More ‌heavy rain flooded several rural areas in the north of storm-battered Portugal on Wednesday, leaving levees at risk of bursting around the medieval city of Coimbra and forcing authorities to evacuate about 3,000 residents as a precaution.

A succession of deadly storms has hammered mostly central and southern parts of the country since late January, blowing roofs off houses, flooding several towns and leaving hundreds of thousands without electricity for days. At least 15 people have died as a consequence of the storms, including indirect ‌victims.

As the ‌storms let up this week, a weather ‌phenomenon ⁠known as an "atmospheric river" - ⁠a wide corridor of concentrated water vapor carrying massive amounts of moisture from the tropics - brought new downpours, affecting the north to a greater extent.

RISK OF DAM OVERFLOWING

Municipal authorities in Coimbra ordered the precautionary evacuation late on Tuesday of around 3,000 people most at risk from the River Mondego bursting its banks, ⁠and the operation was still under way on ‌Wednesday, with police making door-to-door checks ‌and bussing residents to shelters.
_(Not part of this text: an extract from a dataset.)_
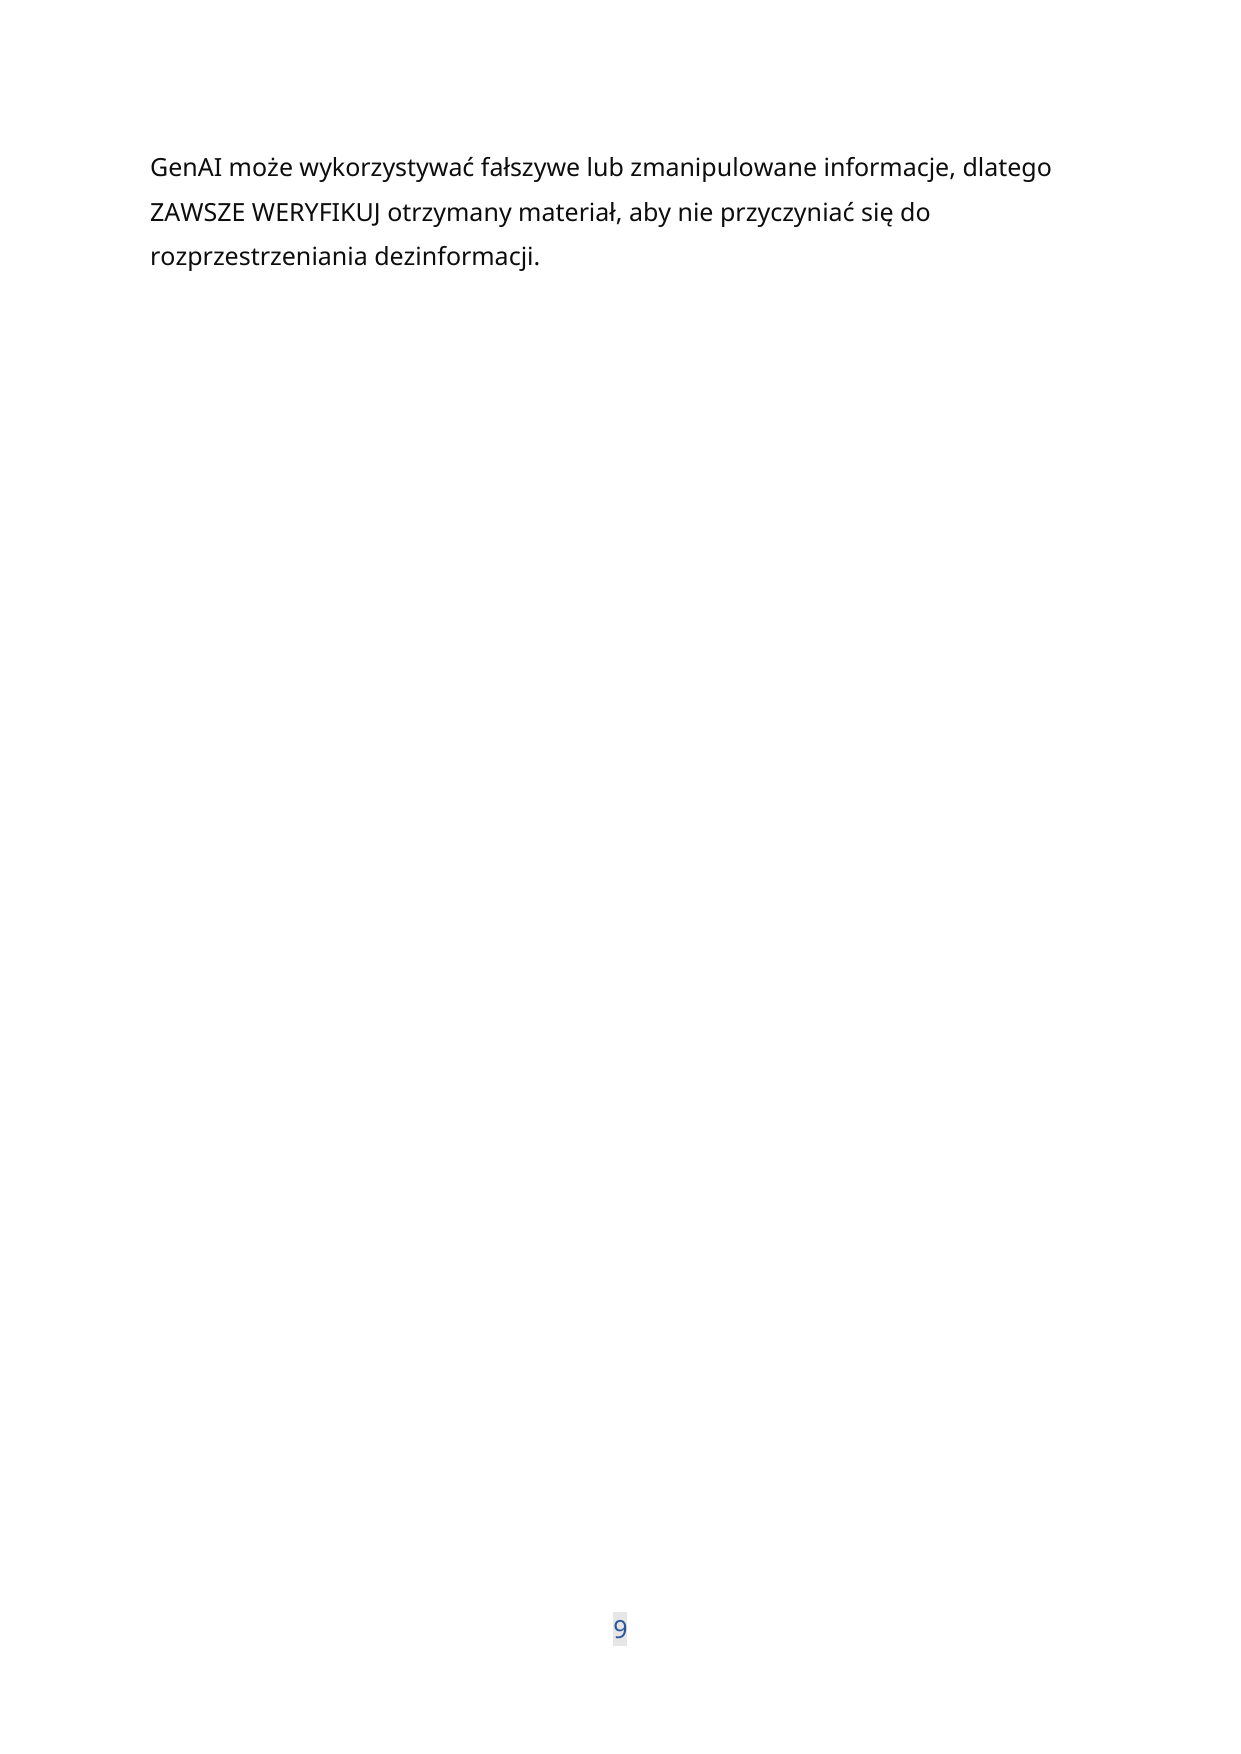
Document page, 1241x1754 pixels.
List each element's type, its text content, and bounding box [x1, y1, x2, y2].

text GenAI może wykorzystywać fałszywe lub zmanipulowane informacje, dlatego ZAWSZE WERYFIKUJ otrzymany materiał, aby nie przyczyniać się do rozprzestrzeniania dezinformacji. [150, 150, 1090, 273]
Regional Civil Protection official Carlos Tavares ‌said on Wednesday the situation could worsen between late Wednesday ‌and midday Thursday, as the rain could cause the Aguieira dam, 35 km northeast of Coimbra, "to overflow, sweep away levees and trigger further flooding".

Part of Coimbra's ancient city wall, on a hillside in one ‌of Europe's oldest university towns and a UNESCO World Heritage site, collapsed, shutting the road below ⁠and forcing ⁠the closure of the municipal market, the city hall said.

Prime Minister Luis Montenegro was due in Coimbra to oversee the emergency response after Interior Minister Maria Lucia Amaral resigned following criticism from opposition parties and local communities over what they described as the authorities' slow and failed response to devastating Storm Kristin two weeks ago.

In central Portugal, just across the River Tagus from Lisbon, authorities evacuated the village of Porto Brandao due to the risk of landslides, and around 30 people were removed from their homes after a landslide in the neighboring beachside area of Caparica.